— Start Text segment —

Something seems increasingly rotten to me about the Obama administration. Its efforts at reform are half-assed measures to say the least, and certainly not the change we had hoped for. For example, health care. One of the principal beneficiaries is the health care and drug industries. Those sectors stocks are way up. Wall St. knows the bill will increase their profitability and hold off real reform for another 20 years. Ditto the new proposed regulations on Wall Street.
Obama's proposed changes start at the middle and then the conservatives pick it apart in Congress, so the reform is right of center in its final form. Health care reform is weaker than that proposed by president Nixon 37 years ago, and Bob Dole 10 years ago.
It is obvious that big banks, big business, and the mega rich are just as much in charge of the Obama administration are they were the Bush administration.
But now to resume whaling because Japan has been cheating on the moratorium for 25 years? Unthinkable. From the LA Times today:
It's no way to save the whales
The Obama administration and the International Whaling Commission want to allow legal hunting again. It's misguided policy.
Joel Reynolds
- Text Size
No one was surprised when conservation organizations such as the Natural Resources Defense Council challenged the anti-environmental policies of President George W. Bush. But it's a shock to many when we part company with the Obama administration.
It happens. And it's happening right now on the question of what to do about commercial whaling and, more specifically, whether to maintain the 25-year-old moratorium against the killing of whales for profit. Last week, the International Whaling Commission announced a proposed 10-year deal, spearheaded by the Obama administration, that would suspend the moratorium and allow whaling countries to kill whales legally for commercial purposes for the first time in a generation.
There's no disagreement between the council and the administration about the fact that the moratorium is one of the singular environmental achievements of the 20th century. Before it was adopted, on average an estimated 38,000 whales were being killed each year. Since the moratorium, that number has dropped to about 1,240, and whale populations have begun, little by little, to rebound.

— End Text segment —

**Do this**
Decide whether each statement below agrees with the blog post, answering yes or no and quoting the words of the post that settle it.
1. The proposed deal announced by the International Whaling Commission would cover 10 years.
2. Before the moratorium, about 1,240 whales were killed each year.
3. The post calls the health care reform stronger than the one proposed by President Nixon.

— Start Stored records —

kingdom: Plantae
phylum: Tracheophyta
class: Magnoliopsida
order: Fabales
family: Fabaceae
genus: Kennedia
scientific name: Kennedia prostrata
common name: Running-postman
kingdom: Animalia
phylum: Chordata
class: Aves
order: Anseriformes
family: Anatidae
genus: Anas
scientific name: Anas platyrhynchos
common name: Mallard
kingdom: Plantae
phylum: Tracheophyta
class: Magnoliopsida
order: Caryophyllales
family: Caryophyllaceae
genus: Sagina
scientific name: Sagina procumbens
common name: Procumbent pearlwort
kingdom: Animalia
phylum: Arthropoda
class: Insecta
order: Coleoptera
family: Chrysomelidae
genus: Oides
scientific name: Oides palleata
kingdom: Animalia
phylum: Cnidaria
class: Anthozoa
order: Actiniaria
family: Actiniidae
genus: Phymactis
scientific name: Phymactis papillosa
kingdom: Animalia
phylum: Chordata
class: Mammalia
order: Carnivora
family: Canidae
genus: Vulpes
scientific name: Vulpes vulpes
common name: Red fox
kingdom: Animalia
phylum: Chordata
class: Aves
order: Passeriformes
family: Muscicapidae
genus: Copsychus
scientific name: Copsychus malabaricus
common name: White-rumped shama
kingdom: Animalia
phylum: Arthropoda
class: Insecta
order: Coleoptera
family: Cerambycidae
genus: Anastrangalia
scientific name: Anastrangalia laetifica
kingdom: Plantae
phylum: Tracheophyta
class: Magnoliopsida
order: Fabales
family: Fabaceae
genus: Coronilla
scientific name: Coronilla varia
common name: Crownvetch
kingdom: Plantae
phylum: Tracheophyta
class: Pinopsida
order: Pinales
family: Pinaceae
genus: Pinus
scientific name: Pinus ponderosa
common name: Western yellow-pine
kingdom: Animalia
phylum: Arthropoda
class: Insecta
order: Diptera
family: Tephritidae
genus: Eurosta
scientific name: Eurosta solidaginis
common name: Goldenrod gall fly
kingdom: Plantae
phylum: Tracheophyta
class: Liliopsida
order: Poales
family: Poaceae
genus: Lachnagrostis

— End Stored records —

**The result**
1. Yes: "the International Whaling Commission announced a proposed 10-year deal"
2. No: "Before it was adopted, on average an estimated 38,000 whales were being killed each year."
3. No: "Health care reform is weaker than that proposed by president Nixon 37 years ago"